Nasional, Jakarta - Ketua Bidang Hukum Pengurus Besar Nandlatul Ulama (PBNU) Robikin Emhas menyatakan Komite Nobel harus mencabut penghargaan Nobel Perdamaian pada Aung San Suu Kyi. Alasannya, penasihat pemerintah Myanmar itu dinilai hanya bersikap diam dan membiarkan kekerasan terhadap etnis Rohingya yang terjadi di negaranya.

"Untuk apa Nobel Perdamaian dipertahankan jika perdamaian di depan mata dikoyak dan hanya berpangku tangan," kata Robikin melalui pesan singkat, Ahad, 3 September 2017.

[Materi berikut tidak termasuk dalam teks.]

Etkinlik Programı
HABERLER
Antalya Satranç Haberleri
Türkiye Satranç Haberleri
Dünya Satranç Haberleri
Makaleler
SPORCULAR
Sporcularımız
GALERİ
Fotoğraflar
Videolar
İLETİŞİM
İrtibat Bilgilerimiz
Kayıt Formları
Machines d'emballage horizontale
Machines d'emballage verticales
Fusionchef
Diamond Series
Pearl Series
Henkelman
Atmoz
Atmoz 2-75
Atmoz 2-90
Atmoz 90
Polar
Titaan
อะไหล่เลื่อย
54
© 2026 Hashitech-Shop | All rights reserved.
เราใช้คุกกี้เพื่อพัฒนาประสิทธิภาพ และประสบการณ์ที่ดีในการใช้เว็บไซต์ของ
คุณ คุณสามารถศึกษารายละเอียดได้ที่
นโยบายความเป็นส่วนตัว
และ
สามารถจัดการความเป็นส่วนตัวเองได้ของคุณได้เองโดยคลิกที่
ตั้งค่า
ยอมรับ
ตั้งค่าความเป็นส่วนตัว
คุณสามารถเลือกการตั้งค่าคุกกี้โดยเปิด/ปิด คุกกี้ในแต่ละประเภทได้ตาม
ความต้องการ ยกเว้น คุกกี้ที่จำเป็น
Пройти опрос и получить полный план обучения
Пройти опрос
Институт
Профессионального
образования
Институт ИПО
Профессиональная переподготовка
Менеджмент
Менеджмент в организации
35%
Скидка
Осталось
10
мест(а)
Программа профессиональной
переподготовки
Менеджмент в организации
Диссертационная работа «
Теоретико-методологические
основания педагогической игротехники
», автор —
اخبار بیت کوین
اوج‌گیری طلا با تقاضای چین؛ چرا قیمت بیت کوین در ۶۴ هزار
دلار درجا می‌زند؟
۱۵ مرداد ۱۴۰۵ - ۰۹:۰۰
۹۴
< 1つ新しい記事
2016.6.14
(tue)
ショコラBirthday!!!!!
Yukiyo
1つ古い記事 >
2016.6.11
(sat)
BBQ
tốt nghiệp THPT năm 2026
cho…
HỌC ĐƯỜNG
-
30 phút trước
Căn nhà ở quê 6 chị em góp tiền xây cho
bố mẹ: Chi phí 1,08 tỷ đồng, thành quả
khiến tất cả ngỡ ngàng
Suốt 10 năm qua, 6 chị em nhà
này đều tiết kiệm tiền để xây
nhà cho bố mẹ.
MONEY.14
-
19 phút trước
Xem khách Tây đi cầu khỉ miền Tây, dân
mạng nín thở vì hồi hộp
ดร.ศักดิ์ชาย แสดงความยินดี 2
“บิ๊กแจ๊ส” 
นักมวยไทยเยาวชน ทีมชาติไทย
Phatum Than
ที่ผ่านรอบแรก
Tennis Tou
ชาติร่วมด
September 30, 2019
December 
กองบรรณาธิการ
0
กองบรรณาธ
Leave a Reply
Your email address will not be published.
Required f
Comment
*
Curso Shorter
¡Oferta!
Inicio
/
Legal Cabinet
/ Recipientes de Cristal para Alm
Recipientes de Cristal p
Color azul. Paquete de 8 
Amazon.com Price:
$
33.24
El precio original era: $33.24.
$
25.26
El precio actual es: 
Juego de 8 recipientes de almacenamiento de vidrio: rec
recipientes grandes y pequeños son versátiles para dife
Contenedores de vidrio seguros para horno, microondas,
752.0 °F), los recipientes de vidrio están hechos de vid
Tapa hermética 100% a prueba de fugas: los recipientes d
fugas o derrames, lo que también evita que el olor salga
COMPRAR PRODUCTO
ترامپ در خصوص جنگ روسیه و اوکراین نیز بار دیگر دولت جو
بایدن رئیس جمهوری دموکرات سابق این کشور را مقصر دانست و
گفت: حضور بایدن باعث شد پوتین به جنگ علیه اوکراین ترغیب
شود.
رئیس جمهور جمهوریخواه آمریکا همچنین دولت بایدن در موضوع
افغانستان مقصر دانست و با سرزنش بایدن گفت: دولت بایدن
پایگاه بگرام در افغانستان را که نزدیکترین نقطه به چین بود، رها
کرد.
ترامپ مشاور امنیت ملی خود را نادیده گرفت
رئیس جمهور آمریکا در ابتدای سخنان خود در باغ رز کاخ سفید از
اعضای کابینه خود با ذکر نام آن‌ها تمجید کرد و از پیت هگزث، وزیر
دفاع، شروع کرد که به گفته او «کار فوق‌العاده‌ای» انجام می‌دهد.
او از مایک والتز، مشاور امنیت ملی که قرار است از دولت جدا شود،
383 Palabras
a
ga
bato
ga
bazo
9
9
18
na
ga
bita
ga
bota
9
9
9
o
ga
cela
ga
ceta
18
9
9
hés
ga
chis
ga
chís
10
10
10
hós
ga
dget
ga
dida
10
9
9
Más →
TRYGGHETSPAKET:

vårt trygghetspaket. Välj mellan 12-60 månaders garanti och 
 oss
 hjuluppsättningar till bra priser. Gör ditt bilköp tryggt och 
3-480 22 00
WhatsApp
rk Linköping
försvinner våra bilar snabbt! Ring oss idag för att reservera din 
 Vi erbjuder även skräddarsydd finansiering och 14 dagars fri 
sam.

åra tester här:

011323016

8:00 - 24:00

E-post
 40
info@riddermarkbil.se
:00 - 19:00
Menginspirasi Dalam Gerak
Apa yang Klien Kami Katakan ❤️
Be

Baca : Majelis Buddha Indonesia Desak Myanmar Hentikan Konflik Rohingya

Aung San Suu Kyi adalah mantan oposisi pemerintah junta militer Myanmar. Atas perjuangannya yang dianggap prodemokrasi, Suu Kyi mendapat Hadiah Nobel Perdamaian dari Komite Nobel pada 1991. Belakangan, Suu Kyi menjadi penasihat pemerintah Myanmar yang secara de facto merupakan pemimpin Myanmar.

Sebagai pemimpin, Suu Kyi diharapkan bisa mencegah kekerasan terhadap etnis Rohingya. Namun, mantan aktivis prodemokrasi itu hanya diam dan seolah membiarkan kekerasan terus terjadi. Sikap tersebut menuai kecaman dunia internasional, termasuk dari PBNU.

Baca : NU dan Muhammadiyah Desak PBB Hentikan Konflik Rohingya

Robikin mengatakan pemerintah Indonesia perlu mengambil langkah diplomatik yang meyakinkan untuk menghentikan tragedi kemanusiaan pada etnis Rohingya. Hal tersebut semata pertimbangan kemanusiaan, sesuai kaidah politik bebas-aktif. "Kegiatan kemanusiaan pun harus dilakukan secara serius pemerintah Indonesia menyelesaikan kekerasan terhadap etnis Rohingya," kata dia.

Menurut laporan utusan PBNU yang tergabung dalam misi kemanusiaan, Indonesia adalah satu-satunya negara yang dipercaya dan diizinkan pemerintah Myanmar untuk melakukan kegiatan kemanusiaan. "Indonesia harus mengoptimalkan kepercayaan itu," kata Robikin.